PopSugar: Lyft Is Offering Discounted Rides to Black History Museums and Black-Owned Businesses All Month. “Lyft is joining the Black History Month celebrations by offering free or discounted rides to locations that embody black excellence. This promo works on one ride, up to $10, to black history museums, memorials, and cultural sites and black-owned businesses in participating cities around the US.” Alas, my city is not participating, but there’s a pretty good list of US cities (and a couple of Canadian) that are participating.
The Kenyon Collegian: Digital archive features Gullah culture work. “As of this fall, Professor of American Studies Peter Rutkoff and Professor Emeritus of History Will Scott have published their extensive research on the Gullah culture. The project, which has developed over the course of two decades, is now publicly available via the Digital Kenyon archive. Gullah refers to a language, a people and a culture dating back to the middle of the 17th century. Today, only 6,000 Gullah speakers remain, most of whom live on St. Helena Island off the coast of South Carolina.” I can’t find the URL for the archive in the article – I may have missed it – anyway let me tell you it’s at https://digital.kenyon.edu/gullah/ .
OutSmart: New Houston Black LGBTQ Archive to Launch on Feb. 21. “[Harrison] Guy asked the staff at Houston’s African American Library at the Gregory School about starting a black LGBTQ archive in Houston.
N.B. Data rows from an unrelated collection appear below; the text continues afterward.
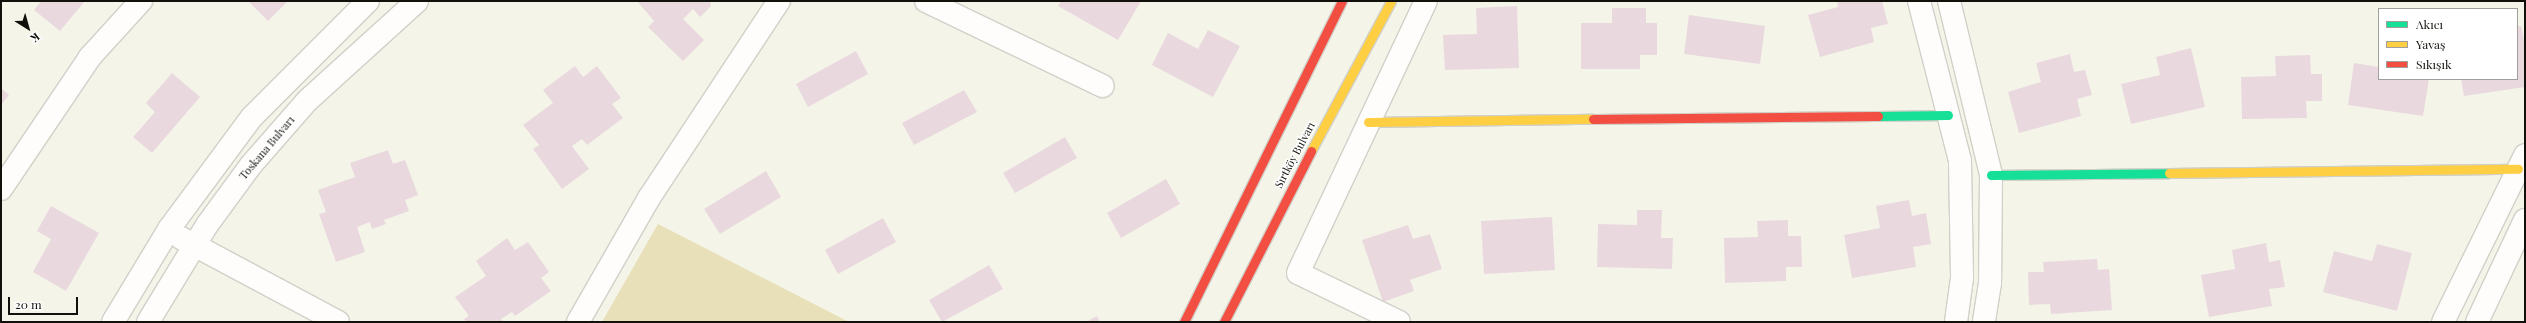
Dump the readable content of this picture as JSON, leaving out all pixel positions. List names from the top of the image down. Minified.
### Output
{"streets":{"street":["Toskana Bulvarı","Sırtköy Bulvarı"]},"legend":["Akıcı","Yavaş","Sıkışık"],"scale_bar":"20 m","north":"bottom right"}
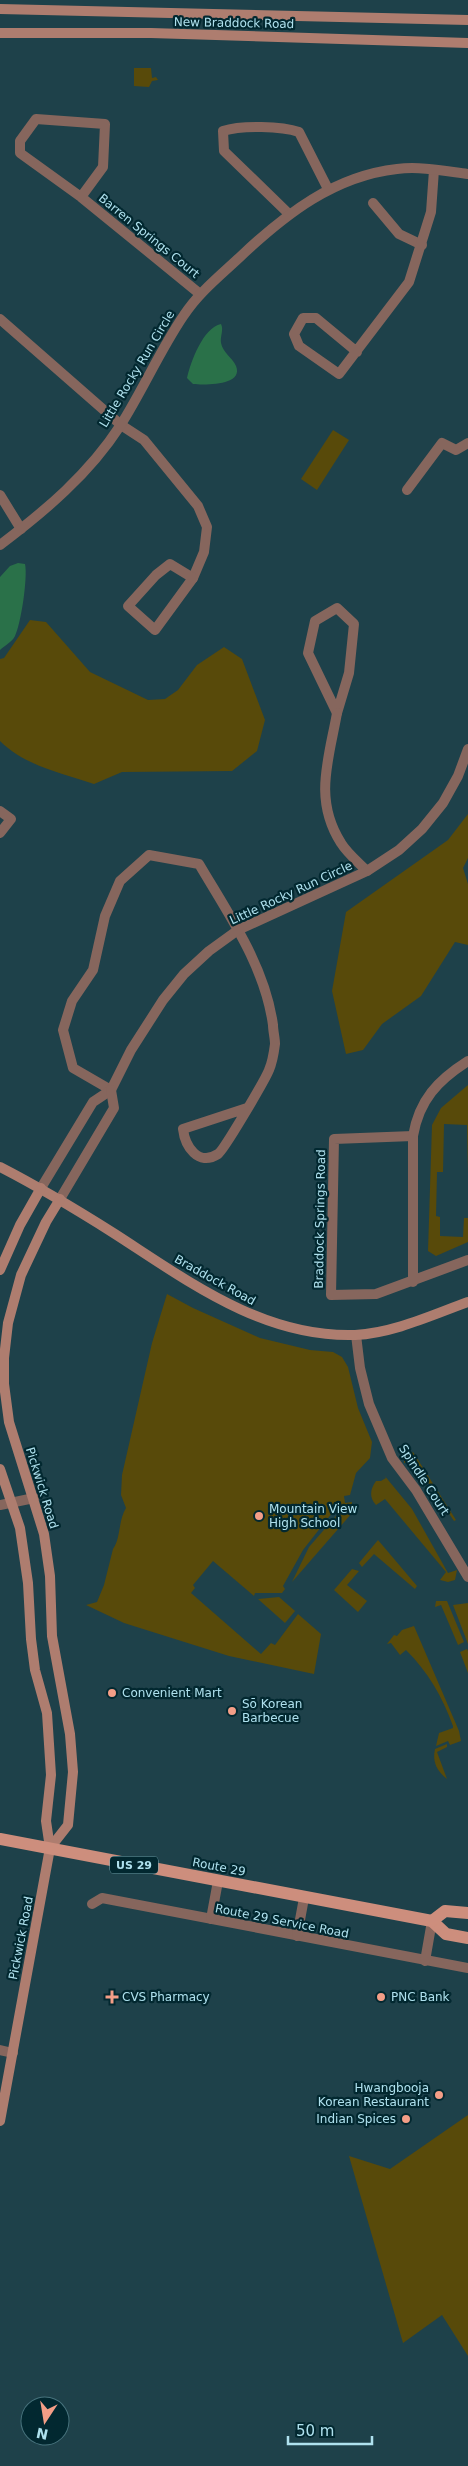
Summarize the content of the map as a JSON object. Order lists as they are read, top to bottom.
{
  "streets": {
    "main road": ["US 29", "Route 29"],
    "street": [
      "New Braddock Road",
      "Barren Springs Court",
      "Little Rocky Run Circle",
      "Braddock Springs Road",
      "Braddock Road",
      "Spindle Court",
      "Pickwick Road",
      "Route 29 Service Road"
    ]
  },
  "crossings": [
    ["Barren Springs Court", "Little Rocky Run Circle"],
    ["Little Rocky Run Circle", "Braddock Road"],
    ["Little Rocky Run Circle", "Pickwick Road"],
    ["Braddock Road", "Spindle Court"],
    ["Braddock Road", "Pickwick Road"],
    ["Pickwick Road", "Route 29"]
  ],
  "places": {
    "other": [
      "Mountain View High School",
      "Convenient Mart",
      "Sō Korean Barbecue",
      "PNC Bank",
      "Hwangbooja Korean Restaurant",
      "Indian Spices"
    ],
    "health": ["CVS Pharmacy"]
  },
  "scale_bar": "50 m",
  "north": "bottom"
}
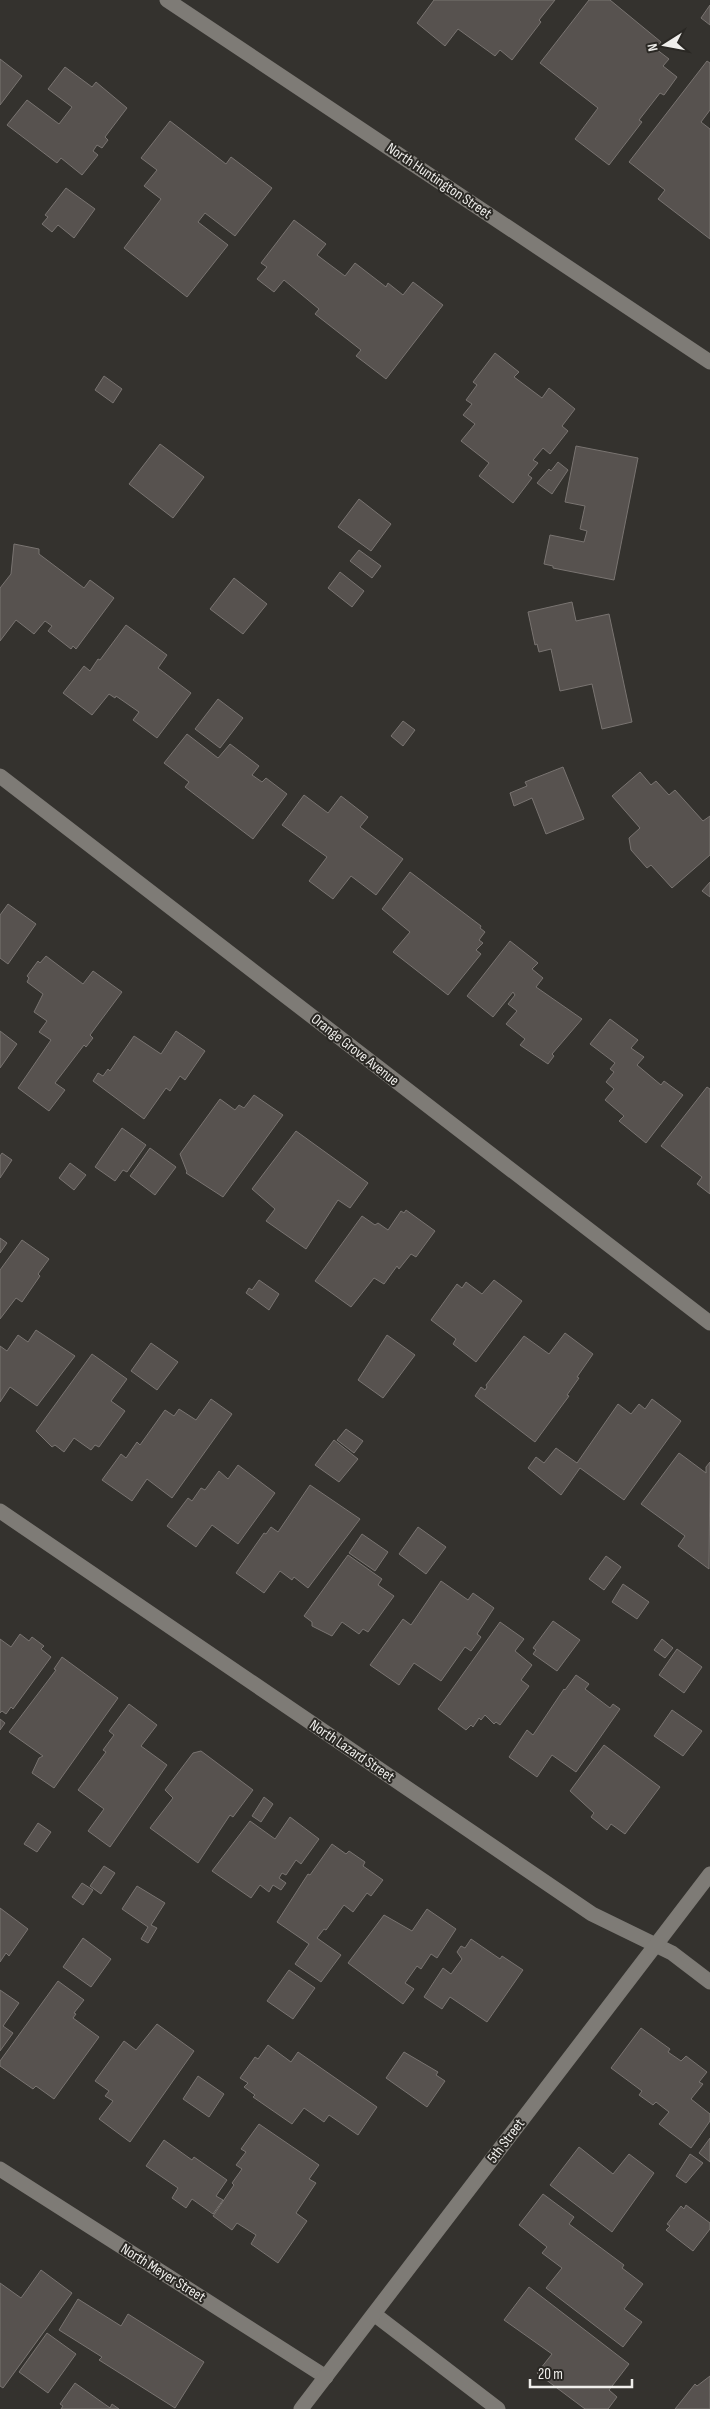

What emerged from those early discussions is “The Black LGBTQ Houston History & Heritage Project—Charles Law Community Archive at the African American Library at the Gregory School” (or simply the Charles Law Community Archive). The archive will include activist papers, artifacts, and oral histories. “
UVA Today: Black Twitter 101: What Is It? Where Did It Originate? Where Is It Headed?. “Meredith Clark was scrolling through her Twitter feed recently when she came across a tweet that made her think back to her childhood in Lexington, Kentucky, and smile. The tweet linked to a video of an African-American woman waving her hands through a running faucet with the caption, ‘This makes the water heat up faster.’ In that instant, Clark, an assistant professor of media studies at the University of Virginia, felt connected to a group of African-American Twitter users – none of whom she knew personally – who were in the midst of a discussion about the video. “
Pew (PEW PEW PEW PEW PEW!): Surging Interest in Black History Gives a Lift to Museums, Tourism. “Black history museums and historic sites are flourishing across the South, riding a wave of interest in African-American history that has made a stunning success of the two-year-old National Museum of African American History and Culture in the nation’s capital.”
New-to-me, from Dazed: This exhibition spotlights the next gen artists exploring fashion and race. “Kimberly M. Jenkins, a fashion educator and independent researcher, began developing an academic initiative. It began with the course ‘Fashion and Race’, which she has taught at the New School’s Parsons School of Design since Autumn 2016. ‘The first thing we do in the class is to go about discussing what race, systemic oppression, and white privilege are to set up the terms we will be relying upon in order to look at how the construction of race has shaped fashion and beauty industries,’ Jenkins explains. Driven to bring her vision to the public, Jenkins created The Fashion and Race Database Project, an online archive filled with vital source materials.”
Charleston Chronicle: Spiritual Wayfarers: New Lowcountry Digital History Initiative Exhibit Spotlights Lowcountry African Muslims. “The oft-overlooked experiences of the Lowcountry’s African Muslims are the subject of a new digital exhibit now freely available online. The exhibit—formally styled Enslaved and Freed African Muslims: Spiritual Wayfarers in the South and Lowcountry—documents more than three centuries of West African Muslims, from those forcibly brought to the Americas before the War of Independence to adherents of Islam in the Lowcountry today.”